L’homme et la nature

Photo: Nosbaum-Reding
d'Lëtzebuerger Land du 12.07.2024

On dirait une mélopée : Creeper, Sleeper, Weeper. À laquelle il ne faut pas oublier d’ajouter Nat Meade, le nom de l’artiste. Il est l’auteur d’une forme d’expression picturale à la fois individualiste et générale. Il peint les traits d’un « homme archétypal », c’est-à-dire comme de toute éternité.

Nat Mead, né à Portland dans l’Oregon vit à Brooklyn, New York. On ne peut pas dire pas que ce que l’on voit sont des portraits qui seraient proches des peintures de salon représentant ceux qui ont fait l’Amérique urbaine naissante et rapidement fortunée. Dans le texte qui accompagne l’exposition, Sabine Dorscheid, précise que dans la maison familiale, pendait un portait de Walt Whitman, « le » poète par excellence du 19e siècle américain qui publia Leaves of Grass, d’abord en autoédition en 1855.

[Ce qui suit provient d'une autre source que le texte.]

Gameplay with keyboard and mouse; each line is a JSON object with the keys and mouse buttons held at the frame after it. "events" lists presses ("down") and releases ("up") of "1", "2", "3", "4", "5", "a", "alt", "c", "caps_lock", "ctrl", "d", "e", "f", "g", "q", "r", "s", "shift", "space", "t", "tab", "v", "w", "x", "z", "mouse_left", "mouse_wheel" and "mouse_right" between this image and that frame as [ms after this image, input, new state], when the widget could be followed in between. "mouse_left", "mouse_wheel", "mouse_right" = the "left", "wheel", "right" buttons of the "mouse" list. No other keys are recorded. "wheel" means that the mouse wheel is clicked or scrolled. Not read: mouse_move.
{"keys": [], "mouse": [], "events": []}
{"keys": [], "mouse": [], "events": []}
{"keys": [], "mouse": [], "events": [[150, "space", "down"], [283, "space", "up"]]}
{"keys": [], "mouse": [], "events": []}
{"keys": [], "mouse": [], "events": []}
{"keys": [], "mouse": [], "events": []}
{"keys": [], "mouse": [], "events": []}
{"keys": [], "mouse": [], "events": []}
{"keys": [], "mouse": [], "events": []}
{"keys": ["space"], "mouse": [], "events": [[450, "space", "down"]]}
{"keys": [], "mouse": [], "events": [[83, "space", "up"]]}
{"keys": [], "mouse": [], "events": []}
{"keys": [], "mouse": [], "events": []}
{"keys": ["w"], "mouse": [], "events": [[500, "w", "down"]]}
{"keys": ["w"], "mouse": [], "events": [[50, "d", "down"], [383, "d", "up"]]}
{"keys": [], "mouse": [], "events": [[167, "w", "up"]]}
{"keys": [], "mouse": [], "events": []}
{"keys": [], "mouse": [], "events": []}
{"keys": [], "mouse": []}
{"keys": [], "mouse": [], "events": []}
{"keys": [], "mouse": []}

Creeper, Sleeper, Weeper, le titre de l’exposition, renvoie à la manière avec laquelle écrivait Whitman en vers libres, à la gloire de la grande ville – et de Brooklyn en particulier – qui accueillait les immigrants. Il s’agit donc d’un monde moderne, en devenir, rapide, cacophonique, tout l’inverse pourrait-on croire, des tableaux de Nat Meade. C’est que l’artiste représente le spécimen masculin de l’espèce humaine comme un bloc. Avec quelque chose aussi de l’image de Walt Withman vue enfant à la maison. Lequel semble avoir eu quelque chose de ces traits typiques que nous, Européens, attribuons aux conquérants du Nouveau Monde. Ce visage rude a pour « partenaire », la nature.

Voilà il nous semble, le mystère de l’attraction contradictoire qu’exerce le travail de Nat Meade sur le spectateur. Creeper par exemple, est une peinture sur toile de jute. Nous la décrivons en premier, parce qu’elle correspond au premier mot du titre de l’exposition et que Nat Meade l’emprunte directement à Withman. Comme dans Sleeper, on y voit une tête d’homme aux yeux clos, couchée à l’horizontale, au ras de la partie basse du tableau. À l’inverse, dans Weeper, la tête, toujours aux yeux clos, semble collée telle un ballon gonflé au haut du tableau et ses longs cheveux retombent vers un miroir d’eau : celui de Narcisse, évidemment.

L’homme se surestime, évidemment. Est-ce une des raisons de la petite taille des tableaux ? Les œuvres de Nat Meade ne sont pas des grand formats sauf Dandylion, (91,4 x 78,7 cm), où la tête d’homme a les yeux cette fois ouverts. Il est souriant, éclairé par une lumière qui vient de l’extérieur. Médite-t-il devant le pot de fleurs aux pissenlits qui, comme on le sait, d’après la célèbre illustration du dictionnaire Larousse, sème le savoir à tous vents ?

Outre la dominante violacée de cette toile et les tons ocres-dorés de Creeper, Sleeper, Weeper, où l’homme et la nature forment une composition d’ensemble ressemblant à une sorte de paysage imaginaire, dans les autres œuvres prédominent les tons verts et orangés. La nature, à l’avant-plan est représentée sous la forme d’une simple branche de feuilles qui passe devant le visage, comme pour le protéger. La canopée est représentée deux fois, dont une Canopy sur papier, un petit format carré), est réalisée à tempera. L’aspect lisse et l’effet brillant sont accentués, alors que les huiles sur toile gardent l’aspect râpeux de la jute. La technique, selon Sabine Dorscheid, serait d’ailleurs de râper volontairement couche après couche, pour que l’œuvre garde quelque chose de rude. Sans doute le thème de la nature évoque-t-il aussi sur le plan personnel pour Nat Meade, tout ce que l’industrie et donc l’urbanité glorifiée par Withman a fait de mal. On peut interpréter ainsi la tempera sur papier Stamper. L’homme est assis de dos sur un tronc d’arbre devant un paysage cette fois à l’arrière-plan. On ne voit pas non plus son visage. Mais il a la posture du Penseur de Rodin…

Toutes époques des arts visuel et sculptural confondues, les têtes monolithiques nous ont aussi bien fait penser aux visages hiératiques la statuaire grecque et romaine, aux traits anguleux des arts premiers d’Amérique du Sud et du Pacifique. C’est ce qui rend aussi mystérieux le langage séduisant de la peinture de Nat Meade.